▸ Assignment: Check each line of the listing for the word "Azure" and report how many lines contain it, giving nothing but the number.

▸ Material provided:
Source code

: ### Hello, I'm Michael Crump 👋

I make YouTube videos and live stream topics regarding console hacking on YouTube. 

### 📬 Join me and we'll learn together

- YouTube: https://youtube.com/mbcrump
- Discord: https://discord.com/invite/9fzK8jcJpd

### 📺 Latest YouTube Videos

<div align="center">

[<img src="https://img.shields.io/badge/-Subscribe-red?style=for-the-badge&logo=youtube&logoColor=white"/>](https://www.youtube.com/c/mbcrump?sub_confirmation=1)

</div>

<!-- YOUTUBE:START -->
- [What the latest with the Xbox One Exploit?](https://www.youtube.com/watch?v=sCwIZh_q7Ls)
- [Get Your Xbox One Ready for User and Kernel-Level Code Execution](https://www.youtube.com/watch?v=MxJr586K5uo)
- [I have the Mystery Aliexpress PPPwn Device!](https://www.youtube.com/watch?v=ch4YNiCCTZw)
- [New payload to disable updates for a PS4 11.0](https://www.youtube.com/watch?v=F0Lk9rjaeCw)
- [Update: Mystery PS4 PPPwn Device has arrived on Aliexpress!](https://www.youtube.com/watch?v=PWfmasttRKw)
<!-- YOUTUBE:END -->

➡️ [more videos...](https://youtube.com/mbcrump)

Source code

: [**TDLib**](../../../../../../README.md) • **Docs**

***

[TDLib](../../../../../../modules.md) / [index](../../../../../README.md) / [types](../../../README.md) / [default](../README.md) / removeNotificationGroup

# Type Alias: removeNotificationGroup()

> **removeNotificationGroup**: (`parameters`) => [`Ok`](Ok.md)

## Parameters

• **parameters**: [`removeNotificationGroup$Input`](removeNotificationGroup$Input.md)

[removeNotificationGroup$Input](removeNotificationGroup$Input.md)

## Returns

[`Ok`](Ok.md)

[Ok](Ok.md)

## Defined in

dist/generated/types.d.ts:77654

==

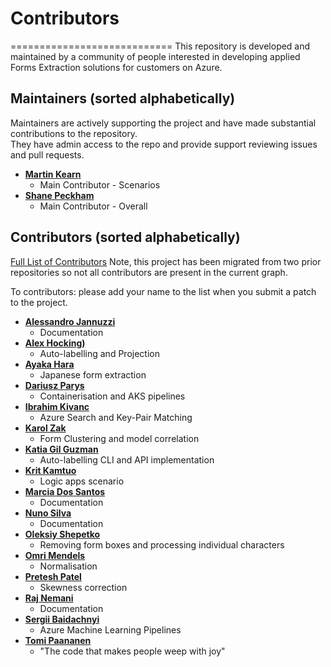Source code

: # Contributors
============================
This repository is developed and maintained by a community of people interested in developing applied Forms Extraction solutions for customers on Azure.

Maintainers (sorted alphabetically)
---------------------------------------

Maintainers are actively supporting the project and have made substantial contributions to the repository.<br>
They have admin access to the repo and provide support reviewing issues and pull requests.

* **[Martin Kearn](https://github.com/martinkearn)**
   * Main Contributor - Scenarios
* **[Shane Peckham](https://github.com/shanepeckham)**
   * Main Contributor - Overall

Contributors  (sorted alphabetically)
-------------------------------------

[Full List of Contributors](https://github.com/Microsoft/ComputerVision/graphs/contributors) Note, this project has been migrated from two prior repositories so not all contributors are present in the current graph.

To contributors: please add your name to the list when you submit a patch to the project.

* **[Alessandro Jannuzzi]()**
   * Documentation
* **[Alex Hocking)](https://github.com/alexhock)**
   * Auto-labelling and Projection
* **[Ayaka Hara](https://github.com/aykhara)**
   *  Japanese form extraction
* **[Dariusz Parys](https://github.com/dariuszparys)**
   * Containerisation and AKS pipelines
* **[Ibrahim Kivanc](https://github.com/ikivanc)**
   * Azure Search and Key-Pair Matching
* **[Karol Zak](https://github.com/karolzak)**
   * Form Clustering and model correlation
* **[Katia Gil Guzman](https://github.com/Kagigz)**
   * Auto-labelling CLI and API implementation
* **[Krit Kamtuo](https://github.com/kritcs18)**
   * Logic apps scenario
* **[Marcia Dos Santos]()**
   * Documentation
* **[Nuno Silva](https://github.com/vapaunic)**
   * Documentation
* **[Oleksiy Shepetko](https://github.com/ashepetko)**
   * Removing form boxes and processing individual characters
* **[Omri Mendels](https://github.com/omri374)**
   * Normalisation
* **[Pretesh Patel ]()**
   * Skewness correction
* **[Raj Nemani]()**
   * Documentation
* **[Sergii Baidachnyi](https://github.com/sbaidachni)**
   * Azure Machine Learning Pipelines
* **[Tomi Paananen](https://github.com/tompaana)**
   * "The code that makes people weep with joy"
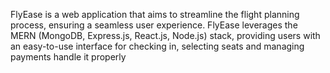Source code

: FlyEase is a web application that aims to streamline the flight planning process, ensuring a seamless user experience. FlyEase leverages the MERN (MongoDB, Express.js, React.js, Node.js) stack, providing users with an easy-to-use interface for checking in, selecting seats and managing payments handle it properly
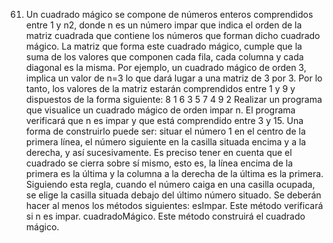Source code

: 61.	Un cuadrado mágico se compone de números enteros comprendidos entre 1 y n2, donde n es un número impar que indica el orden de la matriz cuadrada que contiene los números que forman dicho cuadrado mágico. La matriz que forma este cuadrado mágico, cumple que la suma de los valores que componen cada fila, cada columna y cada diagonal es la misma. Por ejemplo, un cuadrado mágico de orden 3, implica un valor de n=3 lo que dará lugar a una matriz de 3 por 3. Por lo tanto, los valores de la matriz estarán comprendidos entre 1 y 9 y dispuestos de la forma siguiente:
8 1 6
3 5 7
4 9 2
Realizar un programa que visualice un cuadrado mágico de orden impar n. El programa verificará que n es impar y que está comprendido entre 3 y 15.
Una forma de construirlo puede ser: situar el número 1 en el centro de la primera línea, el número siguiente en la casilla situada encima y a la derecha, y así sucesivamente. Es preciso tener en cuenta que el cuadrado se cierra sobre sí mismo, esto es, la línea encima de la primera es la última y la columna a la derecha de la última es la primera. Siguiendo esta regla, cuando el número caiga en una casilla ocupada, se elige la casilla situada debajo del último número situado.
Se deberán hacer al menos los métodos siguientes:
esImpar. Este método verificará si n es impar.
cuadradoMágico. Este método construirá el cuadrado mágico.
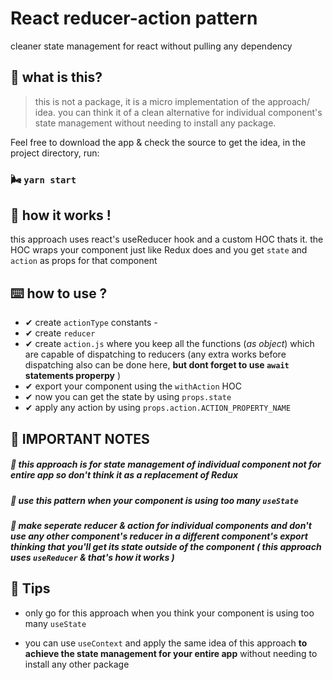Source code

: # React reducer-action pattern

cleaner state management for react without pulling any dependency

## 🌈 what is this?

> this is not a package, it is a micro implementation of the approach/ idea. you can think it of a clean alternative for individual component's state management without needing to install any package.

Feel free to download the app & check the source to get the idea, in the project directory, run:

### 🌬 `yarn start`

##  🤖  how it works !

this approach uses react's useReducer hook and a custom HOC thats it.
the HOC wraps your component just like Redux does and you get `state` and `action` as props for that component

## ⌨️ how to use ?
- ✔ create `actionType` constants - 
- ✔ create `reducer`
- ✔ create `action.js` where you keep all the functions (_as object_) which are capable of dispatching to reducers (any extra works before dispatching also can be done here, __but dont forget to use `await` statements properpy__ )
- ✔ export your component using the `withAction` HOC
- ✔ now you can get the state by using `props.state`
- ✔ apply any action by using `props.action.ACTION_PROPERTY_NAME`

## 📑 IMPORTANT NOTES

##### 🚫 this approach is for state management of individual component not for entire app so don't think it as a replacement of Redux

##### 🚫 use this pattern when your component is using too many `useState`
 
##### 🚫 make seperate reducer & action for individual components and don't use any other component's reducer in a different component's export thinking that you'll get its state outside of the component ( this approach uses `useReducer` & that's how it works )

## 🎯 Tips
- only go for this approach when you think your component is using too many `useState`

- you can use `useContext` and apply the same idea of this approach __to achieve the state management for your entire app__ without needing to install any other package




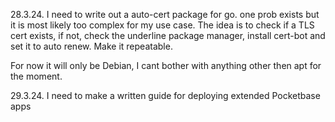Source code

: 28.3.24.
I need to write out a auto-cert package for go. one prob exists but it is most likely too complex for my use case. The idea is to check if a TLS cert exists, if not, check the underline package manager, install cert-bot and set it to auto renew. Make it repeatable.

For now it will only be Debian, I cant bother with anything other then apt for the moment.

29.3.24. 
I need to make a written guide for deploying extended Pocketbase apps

▸ Exercise result: 3